Сыну Владимира и племяннику Сергея Иллариону повезло в жизни больше. После Строгановского училища три года оформлял этот Голицын пароходы, служил печатником, работал в технике линогравюры и ксилографии, награждался медалями на международных выставках за графику. Живописью начал заниматься в 37 лет, примкнув к художникам “сурового стиля”. Выставлялся мало и не там, где бы ему хотелось. Творческий взлет произошел после перестройки. Его картины выставлялись на Кузнецком Мосту, в Российской академии художеств, вошли в экспозицию Третьяковской галереи, Русского музея. Голицыну присвоили звание народного художника России. Что ему через год исполнится 80 лет, я не верил. Нес свои годы легко. С ним бывал я на вернисаже Зураба Церетели в Ярославле и других русских городах. Илларион Владимирович звал в мастерскую. Но воспользоваться его приглашением я не успел. Академик Голицын не дожил до грядущего юбилея, погиб в 2007 году под колесами машины.


Самое красивое здание с портиком и куполом церкви Дмитрия Цесаревича на бывшей Большой Калужской улице, Ленинском проспекте, — бывшая Голицынская больница. По образу городской усадьбы ее построил Матвей Казаков. В таком дворце открылась в 1802 году больница, в свое время лучшая в Европе. Это памятник двум двоюродным братьям. Дмитрий Голицын 30 лет жил и служил послом России в Вене, где умер, завещав похоронить себя в Москве. Колоссальное состояние пожертвовал на “устройство в столичном городе Москве учреждения угодного Богу и людям полезного”. Его волю исполнил Александр Голицын, дипломат, вице-канцлер Екатерины II.


Другой памятник роду Голицыных в Кузьминках. Это самая крупная подмосковная усадьба, намного больше “Останкино” и “Кусково”. В отличие от них картин и статуй, в XIX веке собранных князем Сергеем Михайловичем Голицыным, тут не осталось. Главный дом и флигель сгорели. Их воссоздали при советской власти, чтобы не разрушать пленительный архитектурный ансамбль в лесу. Его творили лучшие архитекторы своего времени, в Кузьминках — тридцать три больших и малых строения, включая храм Влахернской Богоматери.

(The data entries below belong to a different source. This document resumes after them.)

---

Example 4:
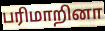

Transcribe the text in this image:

பரிமாறினா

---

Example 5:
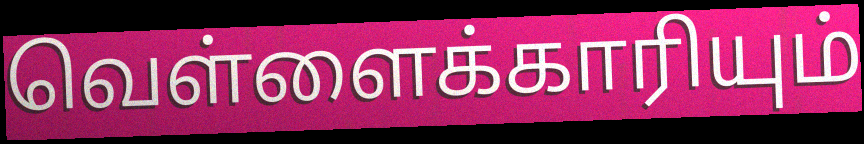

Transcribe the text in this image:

வெள்ளைக்காரியும்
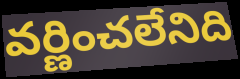
వర్ణించలేనిది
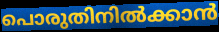
പൊരുതിനിൽക്കാൻ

Кузьминки князь унаследовал от матери из рода Строгановых вместе с уральскими чугунолитейными заводами. Поэтому так много в парке статуй из чугуна, их не смогли перелить на пушки. Кони, точно такие, как на Аничковом мосту в Петербурге, отлиты по модели Клодта из чугуна. Львы, маски, грифоны, вазы, ворота и ограда — все из чугуна. Возлежащее семейство львов охраняет парадный вход Красного двора.

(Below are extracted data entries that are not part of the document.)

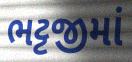
ભટ્ટજીમાં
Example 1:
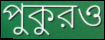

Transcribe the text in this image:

পুকুরও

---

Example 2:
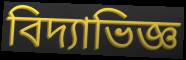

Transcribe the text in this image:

বিদ্যাভিজ্ঞ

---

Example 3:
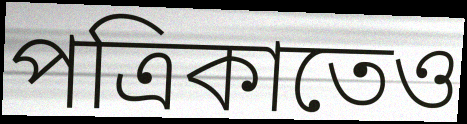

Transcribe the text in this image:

পত্রিকাতেও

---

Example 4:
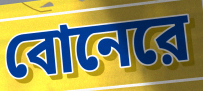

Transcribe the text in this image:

বোনেরে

Что напоминает о Голицыных в Москве? На Волхонке особняк Сергея Михайловича, где в домовой церкви князя хотел венчаться Пушкин. На Покровке, 38, сохранился дом, где жил князь — почетный гражданин Москвы. В честь Голицыных названа была до революции станция железной дороги и поселок, ныне город, возникший вблизи усадьбы Большие Вяземы, еще одного родового гнезда этой фамилии в Московской области.


…Дом на Никитском бульваре, 14, разделил судьбу многих лучших зданий Москвы XVIII века. Освобождение крестьян, “великая реформа” ударила, как сказал Некрасов, “одним концом по барину, другим по мужику”. Жить на широкую ногу, как прежде, аристократы не могли, содержать усадьбы в городе стало без крепостных им не под силу. Лучшие особняки у аристократов выкупала казна и приспосабливала под гимназии, училища, больницы. Так, знаменитый Пашков дом на Моховой, дворец уральского промышленника Губина на Петровке стали гимназиями, дворец князей Гагариных на Петровском бульваре превратили в больницу…


А когда старинные здания переходили в руки дельцов, они их надстраивали, дробили анфилады, сдавали по частям в аренду под разные нужды. У наследников штаб-ротмистра князя Голицына выкупил дом, судя по архивным документам, некто А.М.Милашевский. Окна первого этажа по его желанию превратили в торговые витрины, окна второго этажа растесали. Архитектор Андрей Козлов, служивший в городской управе, по желанию заказчика, стремившегося извлечь максимальную прибыль от аренды помещений, кардинально перестроил ампирный особняк. Исчез античный портик. Появился третий этаж, и дом как бы раздулся, стал таким, каким мы его видим сегодня.